Published in: IEEE Photonics Journal ( Volume: 16, Issue: 5, October 2024)

Article Sequence Number: 7201607

Date of Publication: 06 June 2024

ISSN Information:

DOI: 10.1109/JPHOT.2024.3410392

Funding Agency:

Contents

CCBY - IEEE is not the copyright holder of this material. Please follow the instructions via https://creativecommons.org/licenses/by/4.0/ to obtain full-text articles and stipulations in the API documentation.

SECTION I.

Introduction

The rapid development of businesses such as Big Data, cloud computing, and artificial intelligence has increased demand for data transmission speed and capacity [1], [2], [3], [4], [5], [6], [7]. Consequently, high-speed optical fiber communication has become a focal area for meeting the growing data requirements and enhancing transmission performance.

In this context, probabilistic shaping (PS) technology has gradually emerged as a prominent solution. PS technology possesses the potential to significantly enhance the capacity and spectral efficiency of optical fiber communication systems [8], [9], [10], [11]. This technology optimizes data transmission by dynamically adjusting the probability distribution of signal constellation points to meet diverse transmission requirements, thereby enhancing system adaptability and performance. In high-speed optical fiber communication systems, the accurate identification of signal modulation formats becomes particularly crucial due to the combination of high-speed signal transmission and the mixing of multiple types of signals [12], [13].

◆ Challenge ◆
Rename "cloud computing" to "edge computing" in the optical communication article, writing out everything from "CCBY - IEEE" down to "enhancing transmission performance.".

◆ Extracted information ◆
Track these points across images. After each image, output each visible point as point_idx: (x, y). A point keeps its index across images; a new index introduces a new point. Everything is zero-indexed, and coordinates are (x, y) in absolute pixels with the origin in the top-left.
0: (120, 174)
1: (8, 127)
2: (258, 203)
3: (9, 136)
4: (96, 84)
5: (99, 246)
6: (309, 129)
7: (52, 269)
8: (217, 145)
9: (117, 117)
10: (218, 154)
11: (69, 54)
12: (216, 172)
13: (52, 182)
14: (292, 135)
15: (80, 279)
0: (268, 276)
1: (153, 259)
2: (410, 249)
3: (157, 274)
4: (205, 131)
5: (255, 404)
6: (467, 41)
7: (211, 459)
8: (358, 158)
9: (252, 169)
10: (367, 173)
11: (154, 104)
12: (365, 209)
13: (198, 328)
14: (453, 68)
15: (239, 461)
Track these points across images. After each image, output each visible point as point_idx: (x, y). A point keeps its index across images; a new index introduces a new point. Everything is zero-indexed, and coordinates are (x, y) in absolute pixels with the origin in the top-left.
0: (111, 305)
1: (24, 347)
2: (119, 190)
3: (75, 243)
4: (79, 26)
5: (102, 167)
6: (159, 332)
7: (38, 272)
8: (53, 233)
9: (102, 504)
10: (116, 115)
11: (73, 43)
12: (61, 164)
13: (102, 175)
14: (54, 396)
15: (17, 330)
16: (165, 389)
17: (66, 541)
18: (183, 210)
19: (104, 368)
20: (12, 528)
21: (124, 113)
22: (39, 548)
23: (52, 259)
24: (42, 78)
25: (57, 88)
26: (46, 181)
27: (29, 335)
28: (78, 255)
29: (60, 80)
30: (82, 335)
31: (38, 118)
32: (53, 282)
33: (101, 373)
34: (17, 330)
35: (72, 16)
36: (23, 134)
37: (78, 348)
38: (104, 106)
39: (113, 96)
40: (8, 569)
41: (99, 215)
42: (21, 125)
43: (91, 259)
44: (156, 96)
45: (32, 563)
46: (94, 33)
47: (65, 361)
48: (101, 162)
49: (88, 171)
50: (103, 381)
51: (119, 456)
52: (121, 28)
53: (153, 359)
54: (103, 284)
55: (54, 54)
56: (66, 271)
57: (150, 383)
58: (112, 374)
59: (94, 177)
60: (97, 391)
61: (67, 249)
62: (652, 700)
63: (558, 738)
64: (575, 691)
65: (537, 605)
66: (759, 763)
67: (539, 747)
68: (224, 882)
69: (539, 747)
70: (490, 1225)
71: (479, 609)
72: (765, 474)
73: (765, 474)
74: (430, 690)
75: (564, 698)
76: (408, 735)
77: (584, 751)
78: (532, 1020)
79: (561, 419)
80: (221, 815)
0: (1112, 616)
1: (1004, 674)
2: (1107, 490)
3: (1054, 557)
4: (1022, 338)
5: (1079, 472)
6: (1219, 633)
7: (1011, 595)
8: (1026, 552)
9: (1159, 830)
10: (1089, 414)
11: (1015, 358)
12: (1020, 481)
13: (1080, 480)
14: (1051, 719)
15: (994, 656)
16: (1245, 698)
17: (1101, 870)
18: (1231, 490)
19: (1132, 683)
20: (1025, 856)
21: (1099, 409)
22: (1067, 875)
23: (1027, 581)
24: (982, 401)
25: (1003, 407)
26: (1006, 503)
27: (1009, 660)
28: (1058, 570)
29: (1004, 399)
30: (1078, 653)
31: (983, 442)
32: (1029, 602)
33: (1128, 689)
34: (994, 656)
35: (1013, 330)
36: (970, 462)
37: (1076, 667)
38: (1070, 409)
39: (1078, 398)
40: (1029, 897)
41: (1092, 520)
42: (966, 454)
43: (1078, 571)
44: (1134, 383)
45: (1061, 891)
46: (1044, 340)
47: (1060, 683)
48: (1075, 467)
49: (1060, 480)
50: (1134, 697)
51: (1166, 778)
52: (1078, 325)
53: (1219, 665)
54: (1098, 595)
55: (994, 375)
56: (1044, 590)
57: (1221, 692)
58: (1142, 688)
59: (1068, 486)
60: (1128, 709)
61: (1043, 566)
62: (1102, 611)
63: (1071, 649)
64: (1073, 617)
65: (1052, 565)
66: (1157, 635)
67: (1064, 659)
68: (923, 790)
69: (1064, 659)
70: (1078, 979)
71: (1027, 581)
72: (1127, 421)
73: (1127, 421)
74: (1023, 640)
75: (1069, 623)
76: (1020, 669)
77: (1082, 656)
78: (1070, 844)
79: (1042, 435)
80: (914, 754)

◆ Reply ◆
CCBY - IEEE is not the copyright holder of this material. Please follow the instructions via https://creativecommons.org/licenses/by/4.0/ to obtain full-text articles and stipulations in the API documentation.

SECTION I.

Introduction

The rapid development of businesses such as Big Data, edge computing, and artificial intelligence has increased demand for data transmission speed and capacity [1], [2], [3], [4], [5], [6], [7]. Consequently, high-speed optical fiber communication has become a focal area for meeting the growing data requirements and enhancing transmission performance.